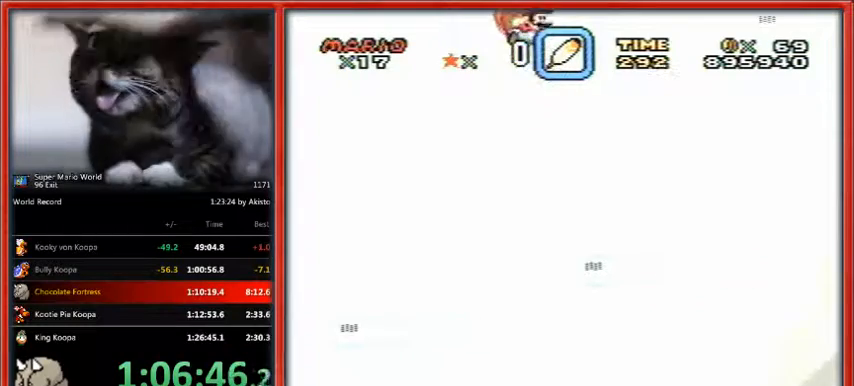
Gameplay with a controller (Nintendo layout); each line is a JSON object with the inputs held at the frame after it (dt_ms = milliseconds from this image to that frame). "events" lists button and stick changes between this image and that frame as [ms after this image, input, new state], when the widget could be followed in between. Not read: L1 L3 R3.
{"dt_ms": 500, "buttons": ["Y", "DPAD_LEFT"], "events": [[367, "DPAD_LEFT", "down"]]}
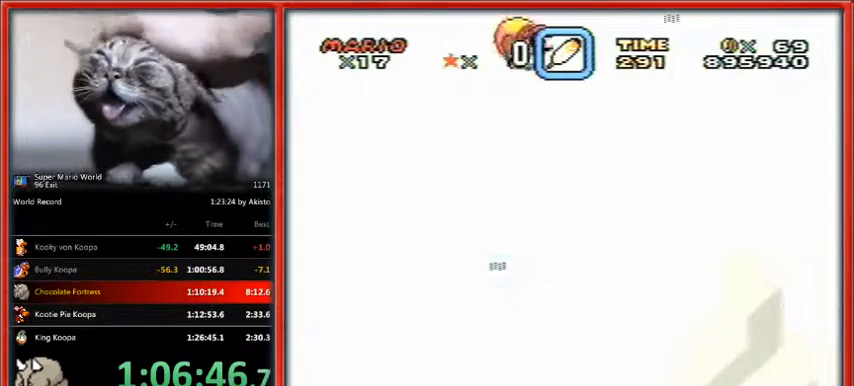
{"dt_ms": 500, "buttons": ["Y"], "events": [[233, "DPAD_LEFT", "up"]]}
==
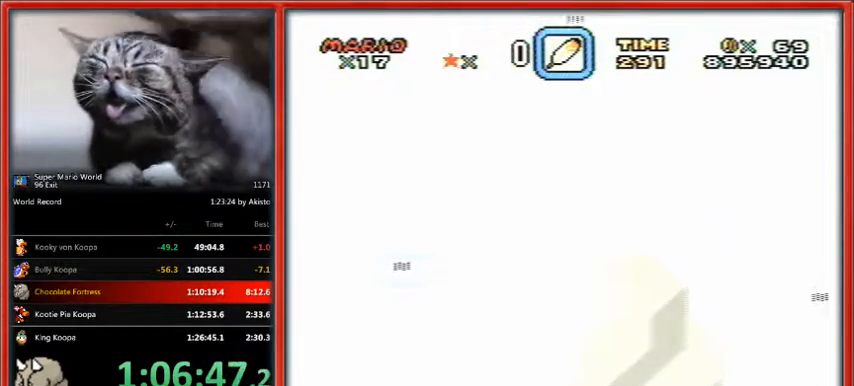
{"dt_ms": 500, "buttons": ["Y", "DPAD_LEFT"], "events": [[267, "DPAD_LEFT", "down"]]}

WHAT IS BEING ASKED
Each line in the data that holds the word "down" must be copied.

REPLY TO THE TASK
{"dt_ms": 500, "buttons": ["Y", "DPAD_LEFT"], "events": [[367, "DPAD_LEFT", "down"]]}
{"dt_ms": 500, "buttons": ["Y", "DPAD_LEFT"], "events": [[267, "DPAD_LEFT", "down"]]}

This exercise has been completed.